Les trotskistes, beaucoup de divisions
C’est un peu comme dans ces villages où des familles voisines ne se parlent plus depuis des générations sans même se souvenir de la raison de la fâcherie. En l'occurrence, la cause de la brouille est la scission de la IVe Internationale, en 1952. Depuis, plusieurs familles se disputent les morceaux de la vraie croix du gourou, Léon Trotsky.
La plus austère, c’est Lutte ouvrière, surtout implantée dans des usines, qui évolue aux marges de la clandestinité, et fut longtemps incarnée par Arlette Laguiller, six fois candidate. Une branche plus sensible aux questions sociétales, au féminisme, aux minorités, ceux que l’on appelle les "pablistes", ont fondé la Ligue communiste révolutionnaire d’Alain Krivine, récemment disparu, devenu le NPA d’Olivier Besancenot.
Et puis il y a les lambertistes, de Pierre Lambert, de son vrai nom Boussel, candidat à la présidentielle de 1988. Eux ont une particularité : pour influer sur la gauche, ils pratiquent l’entrisme, c’est-à-dire qu’ils infiltrent des syndicats, comme Force ouvrière, ou des partis comme jadis le PS, qui a accueilli des militants lambertistes devenus célèbres : Jean-Christophe Cambadélis, Jean-Luc Mélenchon ou Lionel Jospin.
Un point commun : le rejet de la démocratie
Ce qui les rassemble, c'est leur haine de ce qu’ils appellent la "démocratie bourgeoise". C’est-à-dire la démocratie représentative, parlementaire, bref, la démocratie tout court.
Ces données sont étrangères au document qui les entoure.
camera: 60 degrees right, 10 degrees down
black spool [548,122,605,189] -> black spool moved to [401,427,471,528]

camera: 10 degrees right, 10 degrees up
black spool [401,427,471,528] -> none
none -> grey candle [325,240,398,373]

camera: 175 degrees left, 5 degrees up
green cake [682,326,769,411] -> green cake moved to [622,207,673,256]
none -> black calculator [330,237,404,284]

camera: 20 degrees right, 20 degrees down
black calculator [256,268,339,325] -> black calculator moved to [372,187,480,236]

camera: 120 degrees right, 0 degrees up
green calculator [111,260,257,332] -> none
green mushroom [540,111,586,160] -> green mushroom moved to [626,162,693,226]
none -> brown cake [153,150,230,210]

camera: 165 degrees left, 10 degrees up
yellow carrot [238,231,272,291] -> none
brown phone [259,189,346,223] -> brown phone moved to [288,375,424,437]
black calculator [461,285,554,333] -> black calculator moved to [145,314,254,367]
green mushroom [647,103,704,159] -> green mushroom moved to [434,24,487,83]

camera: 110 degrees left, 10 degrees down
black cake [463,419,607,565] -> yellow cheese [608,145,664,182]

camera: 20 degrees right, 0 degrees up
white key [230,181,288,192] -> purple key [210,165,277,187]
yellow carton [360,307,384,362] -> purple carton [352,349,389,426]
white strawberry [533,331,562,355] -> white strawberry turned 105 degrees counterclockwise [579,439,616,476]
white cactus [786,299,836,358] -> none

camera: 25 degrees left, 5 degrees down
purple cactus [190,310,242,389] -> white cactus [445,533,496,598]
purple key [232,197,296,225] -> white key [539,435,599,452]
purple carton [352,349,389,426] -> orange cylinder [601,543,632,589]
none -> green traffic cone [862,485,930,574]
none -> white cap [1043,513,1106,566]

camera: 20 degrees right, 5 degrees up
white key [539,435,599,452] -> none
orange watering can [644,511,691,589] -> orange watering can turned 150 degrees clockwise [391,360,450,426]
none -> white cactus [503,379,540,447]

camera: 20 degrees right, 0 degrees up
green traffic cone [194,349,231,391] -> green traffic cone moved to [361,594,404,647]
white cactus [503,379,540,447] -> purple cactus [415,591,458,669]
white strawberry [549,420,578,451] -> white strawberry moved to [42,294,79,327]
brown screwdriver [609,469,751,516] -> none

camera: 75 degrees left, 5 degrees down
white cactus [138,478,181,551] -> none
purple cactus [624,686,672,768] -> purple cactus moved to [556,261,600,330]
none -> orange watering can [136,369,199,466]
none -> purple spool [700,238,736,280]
Il suffit d’écouter Philippe Poutou et Nathalie Artaud souhaiter que "tout pète" pour "se débarrasser des capitalistes" et espérer que "tout finisse par se régler dans la rue" !
En attendant la révolution, ils utilisent les élections pour se faire entendre, même si les urnes n’ont à leurs yeux aucune légitimité. Et c’est à cela que l’on reconnaît l’incomparable grandeur de la démocratie : elle autorise à concourir même ceux qui veulent l’abattre.